An additional limitation could be that students were less motivated to perform well for our knowledge retention test as there was no reward for passing the exam nor a consequence of failing. We do however believe that the effects on our results are limited, as students could volunteer to participate in taking the KR test. Also, if motivation played a role, this would probably have had greater influence on the non-MCQs as they take greater effort to complete, but even for the MCQs a large loss of knowledge was found. Moreover, before and after completion of the KR test, students often mentioned that they were curious to know how much they remembered, which implies they made an effort to complete the test to the best of their abilities.
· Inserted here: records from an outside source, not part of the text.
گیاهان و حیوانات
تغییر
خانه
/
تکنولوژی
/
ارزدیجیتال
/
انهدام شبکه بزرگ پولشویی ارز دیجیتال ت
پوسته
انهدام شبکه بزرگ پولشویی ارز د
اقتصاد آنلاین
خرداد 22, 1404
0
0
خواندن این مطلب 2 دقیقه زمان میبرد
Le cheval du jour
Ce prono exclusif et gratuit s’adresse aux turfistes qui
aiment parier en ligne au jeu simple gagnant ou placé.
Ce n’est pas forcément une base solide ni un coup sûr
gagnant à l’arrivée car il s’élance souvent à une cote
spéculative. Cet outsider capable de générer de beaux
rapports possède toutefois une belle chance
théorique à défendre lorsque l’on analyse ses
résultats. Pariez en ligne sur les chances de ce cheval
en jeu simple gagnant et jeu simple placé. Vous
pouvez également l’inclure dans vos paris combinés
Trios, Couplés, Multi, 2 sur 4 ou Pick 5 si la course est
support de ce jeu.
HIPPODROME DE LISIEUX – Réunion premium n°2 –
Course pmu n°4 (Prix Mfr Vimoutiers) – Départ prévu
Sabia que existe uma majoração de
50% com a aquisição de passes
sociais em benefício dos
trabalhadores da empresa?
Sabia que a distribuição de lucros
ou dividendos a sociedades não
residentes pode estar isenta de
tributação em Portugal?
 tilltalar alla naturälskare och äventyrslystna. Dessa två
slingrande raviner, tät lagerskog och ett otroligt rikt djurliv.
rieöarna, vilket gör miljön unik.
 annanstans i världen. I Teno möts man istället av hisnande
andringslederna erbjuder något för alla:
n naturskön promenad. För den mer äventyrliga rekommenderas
Another interesting question is whether students’ performance could have been inflated because they remembered the questions which they had seen less than 1 year before. The results of Sullivan et al. [23] suggest this does not play a major role: students in this study performed similar on questions they had seen before and new questions. Incidentally, our study reinforces this conclusion: in one extended matching question (from Healthy & Diseased Cells) students had to match five one-sentence descriptions of different diseases with the names of these diseases. By accident, the first five disease names in the list of 20 diseases matched the first five descriptions, in exactly the same order. Thus, by filling in “A, B, C, D, E,” for the first five diseases, the maximum number of points could be obtained. Surprisingly, not a single participant was aware of this; apparently, it did not occur, even to students who matched the first three descriptions, “A, B, C,” with the first three diseases, that proceeding with “D, E,” for the next diseases would be the correct answer. In other words, they had no memory of this question.

Finally, do our results support the faculty’s decision to introduce a new cycle of assessments, the “CRUX” tests, in order to boost retention of core knowledge (biomedical as well as clinical) acquired by students in the early years of their study? Our results show that less than half of first year knowledge is retained after an interval of less than 1 year, indicating that few students who are retested for first year knowledge in their second year would pass this test. An important difference between our study’s knowledge retention test and the CRUX-tests that will be implemented, however, is that students participating in our study were not informed on the content of the test, were therefore unable to prepare for the test and did not need to pass. Students who will make the CRUX-tests as part of their bachelor in the new curriculum will know exactly what the content of these tests will be and will be encouraged to rehearse this knowledge during the year and repeat the knowledge of the relevant units before entering the test. We believe that a repetitive, delayed testing of the same knowledge (in our case the CRUX-tests) will contribute to improved long-term retention of knowledge acquired in the undergraduate curriculum.